Reproduce each of the lines below, character for character and in the same order.

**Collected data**
^^^^^^^^^^^^^^^^

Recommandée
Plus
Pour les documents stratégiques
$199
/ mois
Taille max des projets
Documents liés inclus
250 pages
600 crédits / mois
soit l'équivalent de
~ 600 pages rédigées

^^^^^^^^^^^^^^^^

**WRITTEN RESPONSE**
Recommandée
Plus
Pour les documents stratégiques
$199
/ mois
Taille max des projets
Documents liés inclus
250 pages
600 crédits / mois
soit l'équivalent de
~ 600 pages rédigées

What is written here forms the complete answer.